* [BRIEF]: Extract every line of the material below that contains the string "hide", copying each line in full and unchanged.
[Start of EXTRACTED INFORMATION]
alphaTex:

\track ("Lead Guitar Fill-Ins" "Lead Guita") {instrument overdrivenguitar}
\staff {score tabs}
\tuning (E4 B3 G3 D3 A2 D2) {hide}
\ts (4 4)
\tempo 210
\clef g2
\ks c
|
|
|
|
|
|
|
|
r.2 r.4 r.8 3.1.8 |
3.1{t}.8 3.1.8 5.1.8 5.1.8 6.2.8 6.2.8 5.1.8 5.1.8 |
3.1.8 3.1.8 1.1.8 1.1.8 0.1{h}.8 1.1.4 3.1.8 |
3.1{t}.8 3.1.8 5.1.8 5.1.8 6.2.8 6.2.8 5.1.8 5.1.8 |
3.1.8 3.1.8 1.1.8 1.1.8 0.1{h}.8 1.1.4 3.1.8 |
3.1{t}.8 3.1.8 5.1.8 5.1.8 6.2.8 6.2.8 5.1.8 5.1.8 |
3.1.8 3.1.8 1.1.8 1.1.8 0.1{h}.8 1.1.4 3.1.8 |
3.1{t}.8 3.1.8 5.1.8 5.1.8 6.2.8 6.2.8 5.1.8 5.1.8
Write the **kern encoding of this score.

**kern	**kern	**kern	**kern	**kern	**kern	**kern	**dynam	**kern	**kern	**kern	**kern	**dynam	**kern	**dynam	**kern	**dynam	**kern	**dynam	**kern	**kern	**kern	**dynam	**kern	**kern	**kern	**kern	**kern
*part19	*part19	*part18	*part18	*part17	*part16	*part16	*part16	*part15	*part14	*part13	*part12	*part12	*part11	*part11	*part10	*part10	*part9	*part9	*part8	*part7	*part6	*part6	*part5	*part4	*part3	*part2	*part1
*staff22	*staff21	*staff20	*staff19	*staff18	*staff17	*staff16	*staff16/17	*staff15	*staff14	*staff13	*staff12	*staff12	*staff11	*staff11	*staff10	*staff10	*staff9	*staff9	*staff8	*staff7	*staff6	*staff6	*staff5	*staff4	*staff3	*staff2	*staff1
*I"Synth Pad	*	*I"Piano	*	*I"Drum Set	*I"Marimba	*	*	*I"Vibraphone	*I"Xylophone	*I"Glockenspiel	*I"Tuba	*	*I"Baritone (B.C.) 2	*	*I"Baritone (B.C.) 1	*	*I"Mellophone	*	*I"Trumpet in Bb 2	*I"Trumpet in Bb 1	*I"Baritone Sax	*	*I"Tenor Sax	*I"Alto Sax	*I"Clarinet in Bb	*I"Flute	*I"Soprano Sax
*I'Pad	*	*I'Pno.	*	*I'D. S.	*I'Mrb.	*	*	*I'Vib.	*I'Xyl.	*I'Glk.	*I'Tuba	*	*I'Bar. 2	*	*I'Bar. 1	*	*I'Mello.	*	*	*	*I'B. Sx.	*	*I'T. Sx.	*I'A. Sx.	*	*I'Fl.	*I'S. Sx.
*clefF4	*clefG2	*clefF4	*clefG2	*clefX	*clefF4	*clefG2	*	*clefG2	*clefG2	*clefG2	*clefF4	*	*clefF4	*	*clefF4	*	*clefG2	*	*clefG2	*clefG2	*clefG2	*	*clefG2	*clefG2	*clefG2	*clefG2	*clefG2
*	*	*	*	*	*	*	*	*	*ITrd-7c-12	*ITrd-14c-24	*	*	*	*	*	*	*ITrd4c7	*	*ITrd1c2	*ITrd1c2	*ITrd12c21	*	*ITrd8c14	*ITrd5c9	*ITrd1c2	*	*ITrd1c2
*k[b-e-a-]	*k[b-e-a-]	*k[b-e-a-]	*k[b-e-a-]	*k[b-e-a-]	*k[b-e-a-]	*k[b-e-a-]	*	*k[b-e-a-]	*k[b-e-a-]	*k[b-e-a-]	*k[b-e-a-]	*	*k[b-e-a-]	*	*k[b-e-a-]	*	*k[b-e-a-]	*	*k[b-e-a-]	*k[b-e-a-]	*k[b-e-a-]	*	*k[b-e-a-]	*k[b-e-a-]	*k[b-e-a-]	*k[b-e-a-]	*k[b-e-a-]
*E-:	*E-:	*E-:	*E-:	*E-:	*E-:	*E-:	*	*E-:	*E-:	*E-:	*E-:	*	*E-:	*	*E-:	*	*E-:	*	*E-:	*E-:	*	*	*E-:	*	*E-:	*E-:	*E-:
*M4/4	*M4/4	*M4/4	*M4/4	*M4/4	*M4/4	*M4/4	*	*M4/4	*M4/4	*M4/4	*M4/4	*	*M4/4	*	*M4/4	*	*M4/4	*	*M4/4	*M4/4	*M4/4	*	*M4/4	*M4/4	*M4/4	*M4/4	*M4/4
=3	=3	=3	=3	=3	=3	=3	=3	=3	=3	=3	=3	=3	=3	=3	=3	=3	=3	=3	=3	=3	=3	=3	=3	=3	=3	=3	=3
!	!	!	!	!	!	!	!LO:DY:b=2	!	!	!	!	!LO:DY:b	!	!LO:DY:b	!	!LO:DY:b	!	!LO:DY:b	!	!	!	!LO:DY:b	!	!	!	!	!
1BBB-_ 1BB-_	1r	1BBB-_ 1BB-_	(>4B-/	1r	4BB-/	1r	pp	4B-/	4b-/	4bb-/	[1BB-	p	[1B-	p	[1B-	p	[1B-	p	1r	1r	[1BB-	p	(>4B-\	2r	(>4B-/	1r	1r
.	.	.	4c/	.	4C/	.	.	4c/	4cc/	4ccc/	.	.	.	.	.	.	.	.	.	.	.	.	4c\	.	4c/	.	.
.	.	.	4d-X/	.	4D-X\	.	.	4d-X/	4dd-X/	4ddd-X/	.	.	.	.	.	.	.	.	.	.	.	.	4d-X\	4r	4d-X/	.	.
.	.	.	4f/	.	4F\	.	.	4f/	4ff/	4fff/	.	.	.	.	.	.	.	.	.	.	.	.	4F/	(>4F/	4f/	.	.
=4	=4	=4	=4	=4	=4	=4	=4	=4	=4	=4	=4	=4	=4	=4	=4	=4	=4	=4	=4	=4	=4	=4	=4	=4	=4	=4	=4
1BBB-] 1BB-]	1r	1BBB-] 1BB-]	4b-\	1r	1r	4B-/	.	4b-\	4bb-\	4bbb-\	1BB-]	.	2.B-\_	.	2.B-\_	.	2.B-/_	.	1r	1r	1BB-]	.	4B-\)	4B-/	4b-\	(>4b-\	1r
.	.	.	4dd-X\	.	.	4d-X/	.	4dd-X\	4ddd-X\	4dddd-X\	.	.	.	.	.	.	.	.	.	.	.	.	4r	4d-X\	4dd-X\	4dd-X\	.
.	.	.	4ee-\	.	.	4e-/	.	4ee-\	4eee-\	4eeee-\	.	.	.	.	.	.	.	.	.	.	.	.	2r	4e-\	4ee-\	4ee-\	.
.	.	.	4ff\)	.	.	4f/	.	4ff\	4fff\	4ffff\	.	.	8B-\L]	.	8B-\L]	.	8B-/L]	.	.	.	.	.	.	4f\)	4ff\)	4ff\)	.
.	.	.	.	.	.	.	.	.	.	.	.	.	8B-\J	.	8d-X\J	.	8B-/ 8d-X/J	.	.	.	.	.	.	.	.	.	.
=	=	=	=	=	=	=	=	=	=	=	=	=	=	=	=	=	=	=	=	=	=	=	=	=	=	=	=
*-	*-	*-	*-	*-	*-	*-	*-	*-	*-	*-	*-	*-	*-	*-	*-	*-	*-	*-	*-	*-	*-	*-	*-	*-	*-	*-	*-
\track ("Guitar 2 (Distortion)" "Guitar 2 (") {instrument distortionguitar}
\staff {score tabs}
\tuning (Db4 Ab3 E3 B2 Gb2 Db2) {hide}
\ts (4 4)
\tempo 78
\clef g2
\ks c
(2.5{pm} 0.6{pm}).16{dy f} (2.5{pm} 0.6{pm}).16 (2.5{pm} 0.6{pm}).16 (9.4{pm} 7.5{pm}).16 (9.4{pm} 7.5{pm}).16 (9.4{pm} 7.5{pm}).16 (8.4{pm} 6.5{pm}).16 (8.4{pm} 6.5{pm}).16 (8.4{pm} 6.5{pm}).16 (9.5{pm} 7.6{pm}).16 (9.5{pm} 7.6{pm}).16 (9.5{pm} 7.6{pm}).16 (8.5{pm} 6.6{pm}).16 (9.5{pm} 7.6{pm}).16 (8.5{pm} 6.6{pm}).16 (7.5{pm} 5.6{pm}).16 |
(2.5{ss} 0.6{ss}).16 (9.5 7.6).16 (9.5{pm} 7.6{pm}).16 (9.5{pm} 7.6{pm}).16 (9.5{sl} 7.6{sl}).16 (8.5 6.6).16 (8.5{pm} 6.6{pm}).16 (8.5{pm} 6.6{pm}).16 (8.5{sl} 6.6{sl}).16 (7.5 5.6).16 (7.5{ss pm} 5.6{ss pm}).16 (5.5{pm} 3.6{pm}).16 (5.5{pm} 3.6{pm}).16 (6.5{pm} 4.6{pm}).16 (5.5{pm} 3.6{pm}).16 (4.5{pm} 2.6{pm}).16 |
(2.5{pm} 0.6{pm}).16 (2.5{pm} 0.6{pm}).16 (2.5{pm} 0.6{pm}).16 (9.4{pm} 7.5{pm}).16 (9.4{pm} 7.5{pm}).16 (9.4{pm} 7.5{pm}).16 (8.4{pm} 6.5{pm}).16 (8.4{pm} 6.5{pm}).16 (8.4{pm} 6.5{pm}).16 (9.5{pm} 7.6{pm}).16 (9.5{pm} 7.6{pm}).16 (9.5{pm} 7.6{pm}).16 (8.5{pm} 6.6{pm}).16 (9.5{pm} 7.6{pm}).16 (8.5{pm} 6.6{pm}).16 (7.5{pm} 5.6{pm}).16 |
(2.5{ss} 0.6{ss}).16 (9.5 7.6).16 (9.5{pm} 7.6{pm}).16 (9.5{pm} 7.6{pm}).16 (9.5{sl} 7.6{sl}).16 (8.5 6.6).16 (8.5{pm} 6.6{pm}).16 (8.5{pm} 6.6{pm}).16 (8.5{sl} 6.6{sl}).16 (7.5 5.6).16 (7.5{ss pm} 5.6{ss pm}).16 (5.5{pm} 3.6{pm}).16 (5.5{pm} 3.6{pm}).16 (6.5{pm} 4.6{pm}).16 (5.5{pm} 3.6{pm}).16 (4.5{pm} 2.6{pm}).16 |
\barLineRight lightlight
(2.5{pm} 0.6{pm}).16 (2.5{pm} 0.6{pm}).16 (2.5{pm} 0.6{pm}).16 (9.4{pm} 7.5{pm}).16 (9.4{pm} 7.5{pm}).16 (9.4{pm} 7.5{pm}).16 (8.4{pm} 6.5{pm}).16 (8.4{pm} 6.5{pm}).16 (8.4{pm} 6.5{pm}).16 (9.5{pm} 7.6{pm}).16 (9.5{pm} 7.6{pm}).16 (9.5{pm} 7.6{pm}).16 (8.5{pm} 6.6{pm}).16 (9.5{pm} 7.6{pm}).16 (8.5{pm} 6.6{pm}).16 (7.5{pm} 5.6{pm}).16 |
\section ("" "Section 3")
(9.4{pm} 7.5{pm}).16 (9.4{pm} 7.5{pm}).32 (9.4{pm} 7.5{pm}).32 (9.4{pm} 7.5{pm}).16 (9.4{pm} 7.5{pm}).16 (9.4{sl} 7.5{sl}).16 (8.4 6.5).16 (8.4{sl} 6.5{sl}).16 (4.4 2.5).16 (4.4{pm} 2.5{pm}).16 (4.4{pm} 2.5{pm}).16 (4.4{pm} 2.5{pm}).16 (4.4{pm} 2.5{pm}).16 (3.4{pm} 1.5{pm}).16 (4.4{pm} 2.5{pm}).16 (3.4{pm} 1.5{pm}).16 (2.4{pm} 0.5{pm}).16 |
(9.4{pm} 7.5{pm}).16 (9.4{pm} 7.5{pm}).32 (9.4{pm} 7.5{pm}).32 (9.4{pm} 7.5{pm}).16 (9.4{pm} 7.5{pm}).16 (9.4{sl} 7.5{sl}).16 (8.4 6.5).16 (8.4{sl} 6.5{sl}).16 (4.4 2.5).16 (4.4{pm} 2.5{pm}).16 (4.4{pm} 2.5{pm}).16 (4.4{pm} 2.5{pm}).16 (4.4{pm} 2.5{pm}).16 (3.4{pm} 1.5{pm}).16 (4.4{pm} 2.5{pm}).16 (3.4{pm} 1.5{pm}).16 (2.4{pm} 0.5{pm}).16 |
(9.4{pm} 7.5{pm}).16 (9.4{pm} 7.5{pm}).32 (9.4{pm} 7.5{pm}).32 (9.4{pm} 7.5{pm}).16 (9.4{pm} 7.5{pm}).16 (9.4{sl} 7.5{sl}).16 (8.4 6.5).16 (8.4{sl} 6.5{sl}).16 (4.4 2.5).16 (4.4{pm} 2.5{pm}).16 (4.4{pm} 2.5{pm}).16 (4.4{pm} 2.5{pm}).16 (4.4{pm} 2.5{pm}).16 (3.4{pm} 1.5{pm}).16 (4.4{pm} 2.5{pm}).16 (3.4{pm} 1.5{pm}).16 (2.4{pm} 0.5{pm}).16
[End of EXTRACTED INFORMATION]
* [SOLUTION FOR THIS TASK]:
\tuning (E4 B3 G3 D3 A2 D2) {hide}
\tuning (Db4 Ab3 E3 B2 Gb2 Db2) {hide}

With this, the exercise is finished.